The definition of 'widely held trust'will also be simplified, so that the only requirement is that the trust have at least 300 unit holders, none of whom, alone or with associates, is entitled to more than 20 per cent of the units in the trust. The requirement that the trust also be a registered managed investment scheme, or that its units have been offered to the public under a prospectus or product disclosure statement lodged with the Australian Securities and Investments Commission, will no longer apply.

New anti-avoidance measures

There is a new anti-avoidance measure targeted at the acquisition of 'economic entitlements' in relation to private landholders (which includes wholesale unit trusts) that would not otherwise give rise to a dutiable acquisition. Broadly, the acquisition by a person, alone or with associated persons, of an economic entitlement amounting to an interest of 50 per cent or more in a private landholder is deemed to be a relevant acquisition and subject to duty.

What constitutes an economic entitlement is defined very broadly, to include, for example, an entitlement to participate in the income, rents or profits derived from the landholdings of the landholder, or an entitlement to participate in the capital growth or proceeds of sale of the landholdings. It also extends to an entitlement to receive an amount determined by reference to any such matters.

Despite the apparent anti-avoidance nature of the provision, it operates regardless of whether the arrangements had a purpose of avoiding landholder duty.

'Just and reasonable' exemption abolished

The current land-rich provisions make provision for an exemption from duty to be granted where the Commissioner of Taxation is satisfied that it would not be 'just and reasonable' to impose duty. The circumstances in which this exemption should be applied has been the subject of much litigation between taxpayers and the Commissioner in recent years.
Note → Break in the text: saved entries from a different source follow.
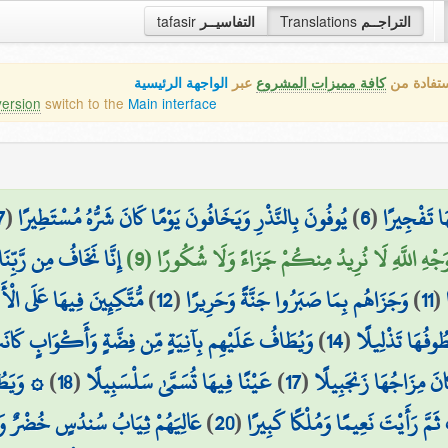
tafasir
التفاسيــر
Translations
التراجــم
ستفادة من
كافة مميزات المشروع
عبر
الواجهة الرئيسية
version
switch to the
Main interface
7
(
يُوفُونَ بِالنَّذْرِ وَيَخَافُونَ يَوْمًا كَانَ شَرُّهُ مُسْتَطِيرًا
)
6
(
َا تَفْجِيرًا
ِوَجْهِ اللَّهِ لَا نُرِيدُ مِنكُمْ جَزَاءً وَلَا شُكُورًا (9
إِنَّا نَخَافُ مِن رَّبِّن
مُّتَّكِئِينَ فِيهَا عَلَى الْأ
)
12
(
وَجَزَاهُم بِمَا صَبَرُوا جَنَّةً وَحَرِيرًا
)
11
(
وَيُطَافُ عَلَيْهِم بِآنِيَةٍ مِّن فِضَّةٍ وَأَكْوَابٍ كَانَت
)
14
(
طُوفُهَا تَذْلِيلًا
وَيَطُوفُ 
)
18
(
عَيْنًا فِيهَا تُسَمَّىٰ سَلْسَبِيلًا
)
17
(
انَ مِزَاجُهَا زَنجَبِيلًا
عَالِيَهُمْ ثِيَابُ سُندُسٍ خُضْرٌ وَإِس
)
20
(
 ثَمَّ رَأَيْتَ نَعِيمًا وَمُلْكًا كَبِيرًا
Under the new provisions, the 'just and reasonable' exemption will be abolished in its current form, and replaced with a new, narrower exemption targeted at 'anomalous duty outcomes' where the duty payable under the landholder provisions exceeds the amount of duty that would be payable had the subject of the transaction been a transfer of the underlying Victorian land.
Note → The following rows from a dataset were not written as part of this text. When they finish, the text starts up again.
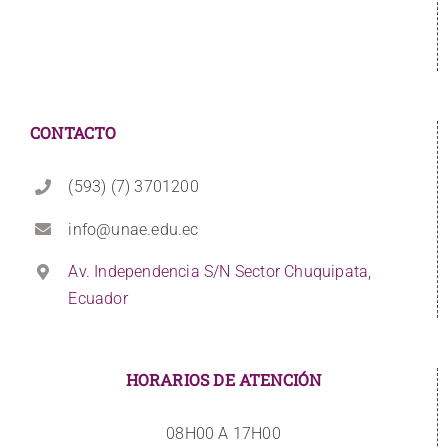
CONTACTO
(593) (7) 3701200
info@unae.edu.ec
Av. Independencia S/N Sector Chuquipata,
Ecuador
HORARIOS DE ATENCIÓN
08H00 A 17H00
Definition of 'associated persons' expanded

The already wide definitions of 'associated person' and 'related person' are being expanded further, so that persons will be taken to be associated or related (as applicable) where they share a common associate. For example, where person A and person B are both associated with person C, persons A and B will themselves be deemed to be associated.

What next?

The changes will apply from 1 July 2012. However, the Bill to introduce the proposed changes does not contain any transitional provisions dealing with the treatment of contracts to acquire interests in landholding entities that are entered into before 1 July 2012 but completed after that date. It would appear that the duty consequences of these transactions will be governed by the usual rules for determining when an interest has been acquired that may give rise to a duty liability. Typically, an interest is acquired at the time a person obtains beneficially an entitlement (other than as a creditor or other person to whom the landholder is liable) to a distribution of property from the landholder on a winding up of the landholder.

Parties involved in uncompleted transactions for the acquisition of shares or units in an entity that has Victorian landholdings may wish to consider whether it would be appropriate to bring forward their acquisition to before 1 July 2012.

Footnotes
  1. This is referring to 'wholesale unit trusts' that are registered as such under the Duties Act 2000 (Vic). Queensland also has the concept of a wholesale unit trust for duty purposes; however, the criteria of what is a wholesale unit trust in Queensland differ from the criteria for registration in Victoria. The Australian Capital Territory also has its own wholesale unit trust regime for landholder duty purposes. However, the Australian Capital Territory has recently announced the proposed abolition of its wholesale unit trust regime, with effect from 1 July 2012.